As far as whether the standard has been met in definitions two and three, I would have to answer in the affirmative again. Belief in a Deity has stood the test of time. It has been put on trial by barbarians and thinkers alike (which are on occasion the same people). And as it turns out, atheism and skepticism are the aberration in history, not religion (and a recent one at that). Complete skepticism and atheism are in the end the creeds which are most unlivable, while belief in a Deity that orders the universe in a rational manner is, well, the most rational.

Religious folks are expected to make their case for religion, and understandably so. But shouldn't we expect more of our atheist and skeptic friends than an argument that is basically goes something like this; "na na na na you can't prove God 100%". I have already pointed out why such a bar- from the standpoint of reason- is necessarily an impossible one (which seems to be why it is set where it is). I am not here suggesting that every religion is equally logical, rather I am suggesting that the general belief in a Creative force at the back of everything is quite a logical position. Superstition is to religion what alchemy, astrology, and certain ideological scientists are to science.


So can you prove the existence of God? Well, according to science, logic, law, every day experience, history, and Webster's dictionary- Yes.
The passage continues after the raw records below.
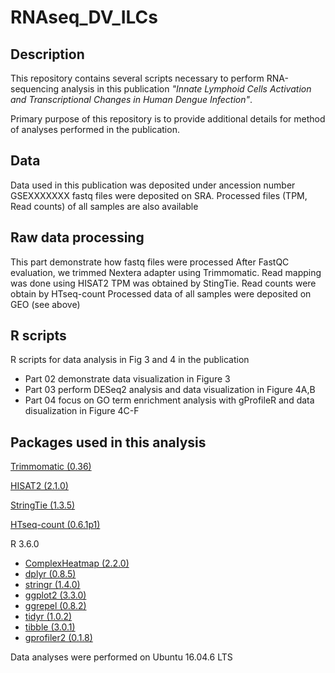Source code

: # RNAseq_DV_ILCs

## Description

This repository contains several scripts necessary to perform RNA-sequencing analysis in this publication  *"Innate Lymphoid Cells Activation and Transcriptional Changes in Human Dengue Infection"*.

Primary purpose of this repository is to provide additional details for method of analyses performed in the publication.

## Data
Data used in this publication was deposited under ancession number GSEXXXXXXX
fastq files were deposited on SRA.
Processed files (TPM, Read counts) of all samples are also available

## Raw data processing
This part demonstrate how fastq files were processed
After FastQC evaluation, we trimmed Nextera adapter using Trimmomatic.
Read mapping was done using HISAT2
TPM was obtained by StingTie.
Read counts were obtain by HTseq-count
Processed data of all samples were deposited on GEO (see above)

## R scripts
R scripts for data analysis in Fig 3 and 4 in the publication
* Part 02 demonstrate data visualization in Figure 3
* Part 03 perform DESeq2 analysis and data visualization in Figure 4A,B
* Part 04 focus on GO term enrichment analysis with gProfileR and data disualization in Figure 4C-F

## Packages used in this analysis

[Trimmomatic (0.36)](http://www.usadellab.org/cms/?page=trimmomatic)

[HISAT2 (2.1.0)](http://daehwankimlab.github.io/hisat2/)

[StringTie (1.3.5)](https://ccb.jhu.edu/software/stringtie/)

[HTseq-count (0.6.1p1)](https://htseq.readthedocs.io/)

R 3.6.0
* [ComplexHeatmap (2.2.0)](https://github.com/jokergoo/ComplexHeatmap)
* [dplyr (0.8.5)](https://dplyr.tidyverse.org/)
* [stringr (1.4.0)](https://stringr.tidyverse.org/)
* [ggplot2 (3.3.0)](https://ggplot2.tidyverse.org/)
* [ggrepel (0.8.2)](https://github.com/slowkow/ggrepel)
* [tidyr (1.0.2)](https://tidyr.tidyverse.org/)
* [tibble (3.0.1)](https://tibble.tidyverse.org/)
* [gprofiler2 (0.1.8)](https://biit.cs.ut.ee/gprofiler/page/r)

Data analyses were performed on Ubuntu 16.04.6 LTS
In point of fact, I would argue (as some already have), that it is precisely because of such a "God hypothesis", that science, as it is understood today, was able to find a firm footing in the first place; "Thou hast ordered all things in measure, number, and weight" Wisdom 11:21

Jesus as the divine Geometer- 13th century

In everything that can be seen there are certain assumptions made about about those things which are unseen; "For his invisible attributes, namely, his eternal power and divine nature, have been clearly perceived, ever since the creation of the world, in things that have been made." (Romans 1:20) We cannot see science, but we have come to believe that it works because we have applied its principals and they have subsequently borne fruit. The same goes for right religion.

Is this not a better explanation for the advance of modern science than the suggestion that it arose from a heretofore unheard of school unbelieving scientists? If you believe that the universe is a giant mortuary of chaos and meaninglessness, why would that then lead you to come to recognize its logic and order.
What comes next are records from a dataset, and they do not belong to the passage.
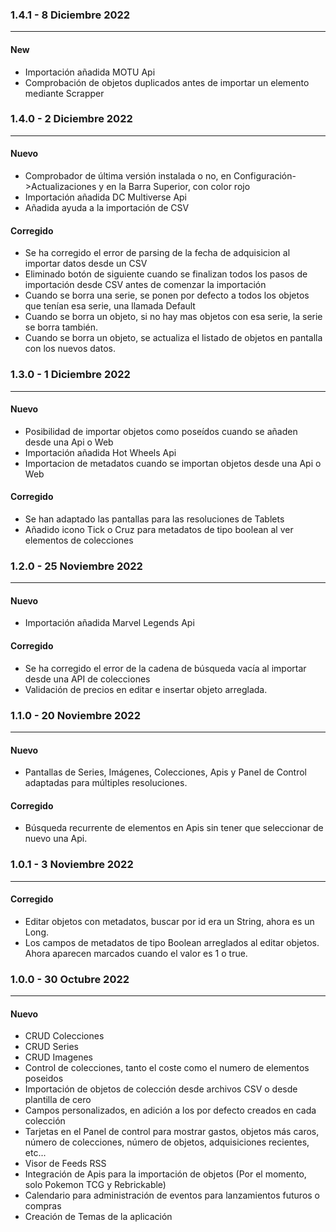 ### 1.4.1 - 8 Diciembre 2022 
***

#### New
 * Importación añadida MOTU Api
 * Comprobación de objetos duplicados antes de importar un elemento mediante Scrapper


### 1.4.0 - 2 Diciembre 2022 
***

#### Nuevo
 * Comprobador de última versión instalada o no, en Configuración->Actualizaciones y en la Barra Superior, con color rojo
 * Importación añadida DC Multiverse Api
 * Añadida ayuda a la importación de CSV

#### Corregido
 * Se ha corregido el error de parsing de la fecha de adquisicion al importar datos desde un CSV
 * Eliminado botón de siguiente cuando se finalizan todos los pasos de importación desde CSV antes de comenzar la importación
 * Cuando se borra una serie, se ponen por defecto a todos los objetos que tenían esa serie, una llamada Default
 * Cuando se borra un objeto, si no hay mas objetos con esa serie, la serie se borra también.
 * Cuando se borra un objeto, se actualiza el listado de objetos en pantalla con los nuevos datos.

### 1.3.0 - 1 Diciembre 2022 
***

#### Nuevo
 * Posibilidad de importar objetos como poseídos cuando se añaden desde una Api o Web
 * Importación añadida Hot Wheels Api
 * Importacion de metadatos cuando se importan objetos desde una Api o Web

#### Corregido
 * Se han adaptado las pantallas para las resoluciones de Tablets 
 * Añadido icono Tick o Cruz para metadatos de tipo boolean al ver elementos de colecciones


### 1.2.0 - 25 Noviembre 2022 
***

#### Nuevo
 * Importación añadida Marvel Legends Api

#### Corregido
 * Se ha corregido el error de la cadena de búsqueda vacía al importar desde una API de colecciones
 * Validación de precios en editar e insertar objeto arreglada.

### 1.1.0 - 20 Noviembre 2022 
***

#### Nuevo
 * Pantallas de Series, Imágenes, Colecciones, Apis y Panel de Control adaptadas para múltiples resoluciones.

#### Corregido
 * Búsqueda recurrente de elementos en Apis sin tener que seleccionar de nuevo una Api.


### 1.0.1 - 3 Noviembre 2022 
***

#### Corregido
 * Editar objetos con metadatos, buscar por id era un String, ahora es un Long.
 * Los campos de metadatos de tipo Boolean arreglados al editar objetos. Ahora aparecen marcados cuando el valor es 1 o true.



### 1.0.0 - 30 Octubre 2022 
***

#### Nuevo
 * CRUD Colecciones
 * CRUD Series 
 * CRUD Imagenes
 * Control de colecciones, tanto el coste como el numero de elementos poseidos
 * Importación de objetos de colección desde archivos CSV o desde plantilla de cero
 * Campos personalizados, en adición a los por defecto creados en cada colección
 * Tarjetas en el Panel de control para mostrar gastos, objetos más caros, número de colecciones, número de objetos, adquisiciones recientes, etc...
 * Visor de Feeds RSS
 * Integración de Apis para la importación de objetos (Por el momento, solo Pokemon TCG y Rebrickable)
 * Calendario para administración de eventos para lanzamientos futuros o compras
 * Creación de Temas de la aplicación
But whatever the case, history and observation do not bear out this account of the story (see above photo from French Bible circa 13th century). Nonetheless, I suppose if you can believe that the universe began arbitrarily and without cause, then you can also believe that science happened in the same fashion. By contrast, if my hypothesis is correct, then is it not particularly ironic that some in this whole debate would employ the exact same logic gleaned from an explicit belief in a Designer in order to prove that there is no need for a Designer at all? Very Prodigal Son, if you ask me.